Na przeciwnym biegunie mamy intelektualistów, którzy w biznesmenach widzą herosów. Do takich należała wpływowa XX-wieczna amerykańska myślicielka i pisarka Ayn Rand. Autorka książki, która swego czasu popularnością w USA ustępowała tylko Biblii („Atlas zbuntowany ”), widziała w przedsiębiorcach tytanów woli i emanację rozumu. Uważała, że uosabiają życie pełnią człowieczeństwa. – Wszystko mogę zaakceptować, poza tym, co jest najłatwiejsze dla większości: półśrodków, prowizorki, bycia „pomiędzy” – powtarzała. Przedsiębiorcy byli dla niej symbolem zdeterminowania, dążenia do celu i osiągania go. Już samo to czyniło ich w jej oczach jednostkami godnymi podziwu. Że dążą do posiadania pieniędzy? To jej nie przeszkadzało.

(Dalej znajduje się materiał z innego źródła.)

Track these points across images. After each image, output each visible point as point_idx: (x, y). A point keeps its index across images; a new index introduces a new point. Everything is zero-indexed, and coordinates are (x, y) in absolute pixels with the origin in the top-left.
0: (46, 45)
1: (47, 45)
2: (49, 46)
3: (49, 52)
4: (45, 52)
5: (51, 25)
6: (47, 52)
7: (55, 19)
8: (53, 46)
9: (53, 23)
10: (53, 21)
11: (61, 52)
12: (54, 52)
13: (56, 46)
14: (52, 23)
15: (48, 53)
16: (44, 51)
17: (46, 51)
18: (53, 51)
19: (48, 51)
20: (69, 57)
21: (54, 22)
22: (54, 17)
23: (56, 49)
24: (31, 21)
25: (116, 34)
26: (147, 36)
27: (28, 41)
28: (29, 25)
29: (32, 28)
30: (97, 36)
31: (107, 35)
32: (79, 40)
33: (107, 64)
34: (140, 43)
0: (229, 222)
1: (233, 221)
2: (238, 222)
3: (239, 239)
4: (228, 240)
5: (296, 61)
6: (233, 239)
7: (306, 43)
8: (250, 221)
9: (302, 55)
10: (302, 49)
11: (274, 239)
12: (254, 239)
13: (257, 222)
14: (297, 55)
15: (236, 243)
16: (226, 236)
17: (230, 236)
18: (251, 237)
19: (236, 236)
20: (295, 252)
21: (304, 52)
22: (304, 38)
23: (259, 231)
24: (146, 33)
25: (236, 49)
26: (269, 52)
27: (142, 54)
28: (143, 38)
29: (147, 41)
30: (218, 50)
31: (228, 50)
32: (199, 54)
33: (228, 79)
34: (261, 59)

– Pieniądze są środkiem wymiany, którego nie byłoby, gdyby nie było produktów i wytwarzających je ludzi. Pieniądze są więc materialnym wyrazem zasady głoszącej, że jeśli chcesz zadawać się z innymi, musisz oferować im coś, co posiada wartość – twierdziła. To właśnie twórczą potęgę umysłu i wolę działania doceniała Rand w przedsiębiorcach, zaś cechami, które mogły w jej oczach kapitalistów dyskwalifikować, były walka o przywileje, korupcja, nieuczciwe zwalczanie konkurentów. Tym bezgranicznie gardziła.

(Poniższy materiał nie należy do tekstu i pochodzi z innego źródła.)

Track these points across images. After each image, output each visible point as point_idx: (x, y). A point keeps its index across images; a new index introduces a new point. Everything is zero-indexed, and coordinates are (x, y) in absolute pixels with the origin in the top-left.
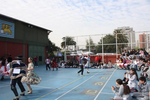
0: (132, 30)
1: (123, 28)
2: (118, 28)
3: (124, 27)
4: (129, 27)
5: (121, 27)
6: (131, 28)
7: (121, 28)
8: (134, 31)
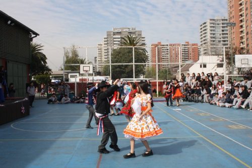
0: (140, 35)
1: (124, 30)
2: (114, 29)
3: (126, 28)
4: (135, 29)
5: (120, 29)
6: (139, 31)
7: (120, 31)
8: (144, 38)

Czy w ślad za Rand mamy okrzyknąć kapitalistów bohaterami ludzkości i budować im pomniki? To byłaby przesada. Rynek to mechanizm społecznej synergii kapitalistów z pracownikami, a nie dyktatura geniuszy. Geniusz sam nie zdziała zbyt wiele.

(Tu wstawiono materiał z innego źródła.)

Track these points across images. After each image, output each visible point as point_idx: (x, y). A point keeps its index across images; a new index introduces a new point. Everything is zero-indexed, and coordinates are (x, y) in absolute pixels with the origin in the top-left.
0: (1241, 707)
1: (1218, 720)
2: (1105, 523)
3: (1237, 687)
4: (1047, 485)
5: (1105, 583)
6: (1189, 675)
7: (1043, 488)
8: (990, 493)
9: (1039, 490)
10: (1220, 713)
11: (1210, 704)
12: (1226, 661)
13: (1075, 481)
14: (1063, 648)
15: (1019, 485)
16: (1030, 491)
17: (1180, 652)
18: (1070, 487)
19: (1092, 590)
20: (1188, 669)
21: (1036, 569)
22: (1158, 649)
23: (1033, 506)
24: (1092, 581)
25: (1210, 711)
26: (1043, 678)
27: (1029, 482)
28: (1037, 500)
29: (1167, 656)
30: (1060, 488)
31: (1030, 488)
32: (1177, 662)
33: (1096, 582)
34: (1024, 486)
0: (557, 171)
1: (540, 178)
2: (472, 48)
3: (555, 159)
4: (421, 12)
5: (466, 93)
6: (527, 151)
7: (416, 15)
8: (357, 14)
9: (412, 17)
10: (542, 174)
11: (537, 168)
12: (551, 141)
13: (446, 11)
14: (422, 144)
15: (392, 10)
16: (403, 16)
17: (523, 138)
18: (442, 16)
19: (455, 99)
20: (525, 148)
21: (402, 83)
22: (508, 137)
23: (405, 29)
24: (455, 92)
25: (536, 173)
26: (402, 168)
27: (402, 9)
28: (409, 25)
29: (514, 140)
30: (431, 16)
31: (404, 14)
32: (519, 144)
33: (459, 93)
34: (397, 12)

To jak w końcu jest: czy kapitalista może świadomie i celowo – jak Olivetti – służyć społeczeństwu kosztem zysku, czy może wystarczy, że po prostu „będzie sobą”?
Diagnozę postawił tu Adam Smith w krótkiej sentencji: „To nie z życzliwości rzeźnika, właściciela browaru czy bankiera możemy spodziewać się obiadu, ale z ich troski o własny interes”. Smith sugeruje więc, że przedsiębiorcy w dobrze zorganizowanym społeczeństwie rynkowym służą dobru wspólnemu bez względu na to, jakie intencje nimi kierują. Problem jednak w tym, że historia pokazuje, że jeśli „własny interes” pojmują wąsko i krótkowzrocznie, to serwowane przez nich społeczeństwu obiady są niedobre i niezdrowe. Mimo wszystko więc biznesmen musi umieć zdobyć się na refleksję, czy to, co robi, jest dobre. Tyle że to już zagadnienie etyczne i ekonomia niewiele w tej kwestii może powiedzieć. Od Smitha jednak w kontekście naszych rozważań na pewno dowiadujemy się, że jeśli przedsiębiorcy z misją chcą służyć społeczeństwu, powinni robić to nie kosztem zysku, ale z jego pomocą. Bo uczciwy zysk, a nie chciwość, jest dobry.
Być może Olivetti o tym właśnie zapomniał.